松下 泰之1, 鏑木 淳平2 (1.Daiichi Sankyo Europe GmbH, 2.第一三共株式会社)

医療データベースは臨床研究のデータソースとして重要な役割を持つ.その活用場面は様々であり,臨床試験実施前では,該当患者がどの程度存在するかの確認を行う実施可能性の検討や,症例数設定のための根拠として活用可能である.医薬品の安全対策としては,医薬品使用実態の確認や,大規模データを用いた安全性シグナル検出も活用事例の一つである.最近では本邦においても医療データベースを用いた臨床研究の報告が学会や医学論文で発表されるようになってきている.

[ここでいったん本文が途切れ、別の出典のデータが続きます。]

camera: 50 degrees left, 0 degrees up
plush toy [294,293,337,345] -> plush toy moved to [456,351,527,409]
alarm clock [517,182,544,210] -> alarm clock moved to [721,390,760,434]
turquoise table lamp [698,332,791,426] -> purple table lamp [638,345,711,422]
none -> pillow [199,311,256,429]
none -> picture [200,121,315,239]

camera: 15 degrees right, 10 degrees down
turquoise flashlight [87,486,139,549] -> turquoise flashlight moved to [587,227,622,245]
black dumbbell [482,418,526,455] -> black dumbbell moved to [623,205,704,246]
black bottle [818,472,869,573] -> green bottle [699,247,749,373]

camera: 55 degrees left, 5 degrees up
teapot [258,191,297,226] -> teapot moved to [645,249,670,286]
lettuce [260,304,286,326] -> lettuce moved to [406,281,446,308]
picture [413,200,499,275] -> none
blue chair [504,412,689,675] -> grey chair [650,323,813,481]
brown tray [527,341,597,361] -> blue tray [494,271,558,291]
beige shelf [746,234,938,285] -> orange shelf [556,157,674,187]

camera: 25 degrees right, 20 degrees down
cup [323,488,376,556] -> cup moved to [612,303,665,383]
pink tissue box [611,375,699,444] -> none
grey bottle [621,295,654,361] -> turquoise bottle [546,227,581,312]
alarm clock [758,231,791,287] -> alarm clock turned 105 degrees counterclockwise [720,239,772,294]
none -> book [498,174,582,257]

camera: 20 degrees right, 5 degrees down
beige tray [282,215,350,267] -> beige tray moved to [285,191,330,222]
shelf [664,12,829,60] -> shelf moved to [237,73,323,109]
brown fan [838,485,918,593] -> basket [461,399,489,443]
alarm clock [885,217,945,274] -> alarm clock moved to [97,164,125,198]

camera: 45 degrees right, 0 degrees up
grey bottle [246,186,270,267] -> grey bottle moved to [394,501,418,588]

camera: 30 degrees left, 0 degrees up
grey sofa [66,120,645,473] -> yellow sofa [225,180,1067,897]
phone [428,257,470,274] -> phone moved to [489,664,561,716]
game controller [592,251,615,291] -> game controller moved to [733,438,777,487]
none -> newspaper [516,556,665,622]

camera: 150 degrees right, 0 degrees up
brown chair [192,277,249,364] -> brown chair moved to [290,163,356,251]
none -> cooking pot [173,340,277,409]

医療データベース研究を活性化させるためには基盤整備が必要である.基盤整備には制度・ガイドラインの整備やデータの信頼性確保に加えて,定義したアウトカムが正しいことを確認するバリデーション研究を行うことも重要である.また,研究実施体制も活性化のために留意すべき点であろう.

本シンポジウムでは,医療データベースを用いた静脈血栓塞栓症発症,出血性イベントのバリデーション研究の事例を紹介する1).当研究は大学病院と製薬企業との共同研究として実施した.研究事務局はCRO内に設置し,統計解析実施は別のCROが担当し,医療データベース提供者がデータ抽出を行い,専門医の協力を得て臨床的適切性を評価する,という6者間の連携で行った研究である.評価指標は陽性的中度とし,当研究に利用した医療データベースは患者カルテには戻ることができないため,臨床検査データ提供可能な施設のデータを対象とし,イベント定義式に基づき抽出したイベントが正しいかどうかを専門医が個別に判定した.判定結果,良好な陽性的中度が得られたため,当研究に用いた定義式に基づき疫学研究を実施した結果が論文化されている.

今後も様々な領域でバリデーション研究が実施され,医療データベース研究の活性化につながることを期待する.

1)山口拓洋,富士武史,赤木將男,他.医薬品情報学 2015;17:87-93.